Task description – Report how many lines in the records below contain the string "What", matching upper and lower case exactly, and give only the number.

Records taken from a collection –

_ _ _ _ _

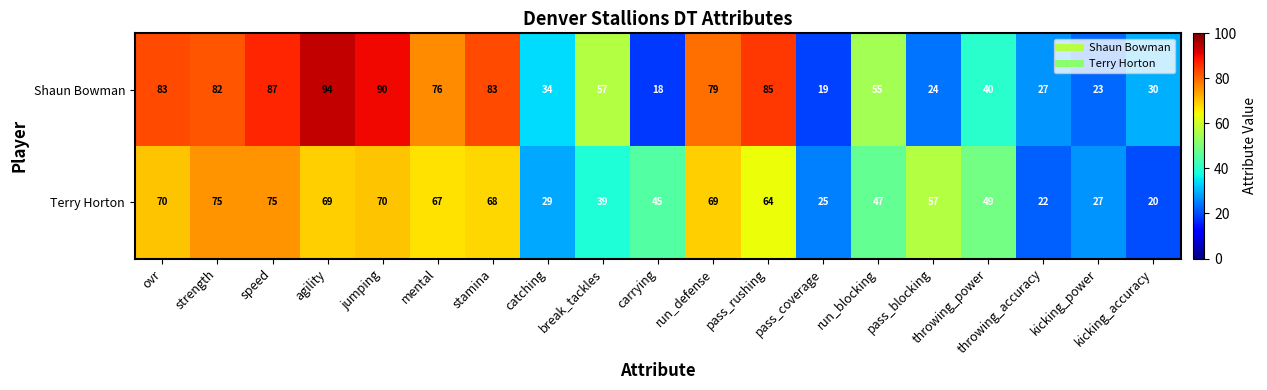

What is the maximum value for Terry Horton?

75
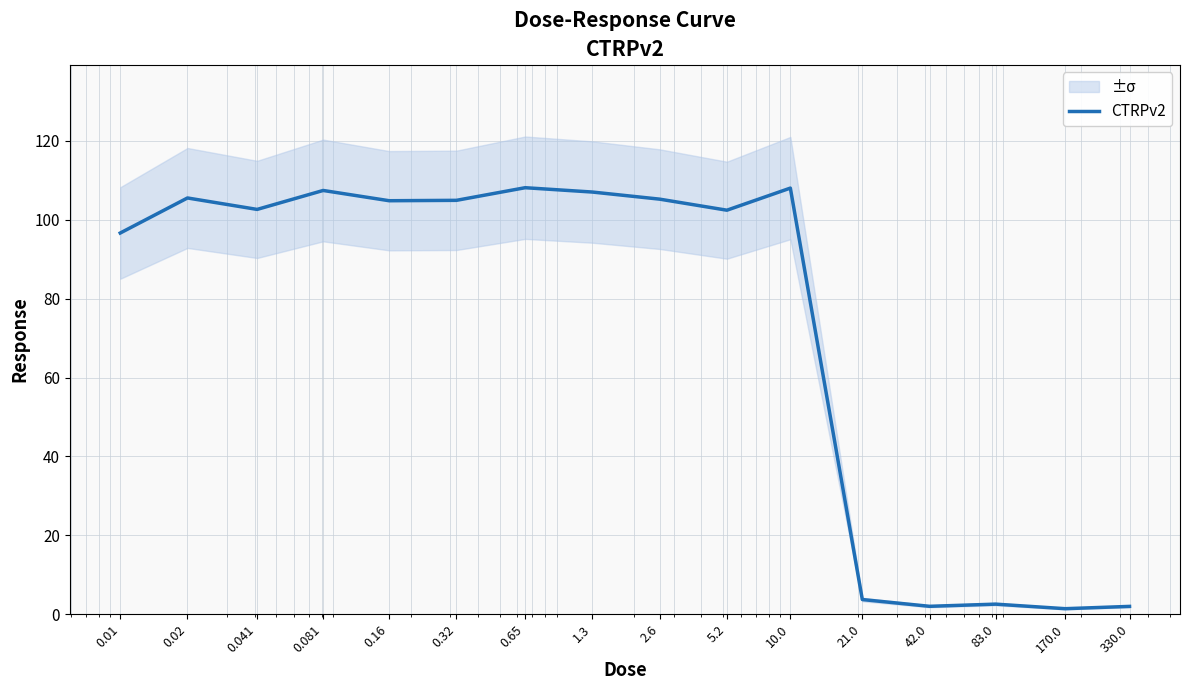

Which category has the highest value across all series?

0.65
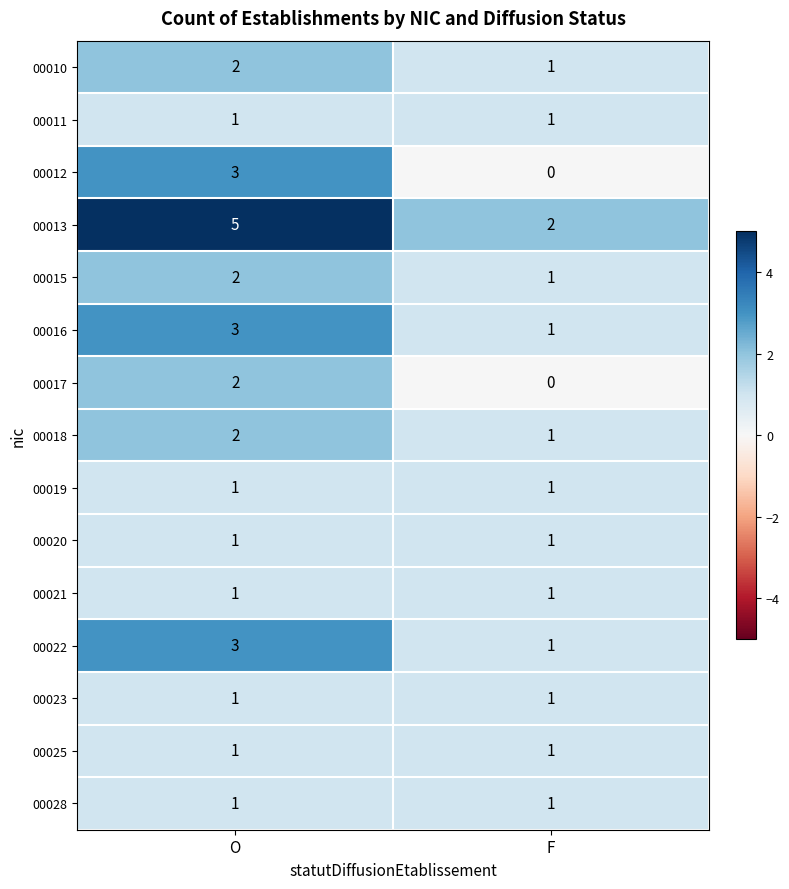

What is the difference between the highest and lowest values at O?

4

_ _ _ _ _

Output – 2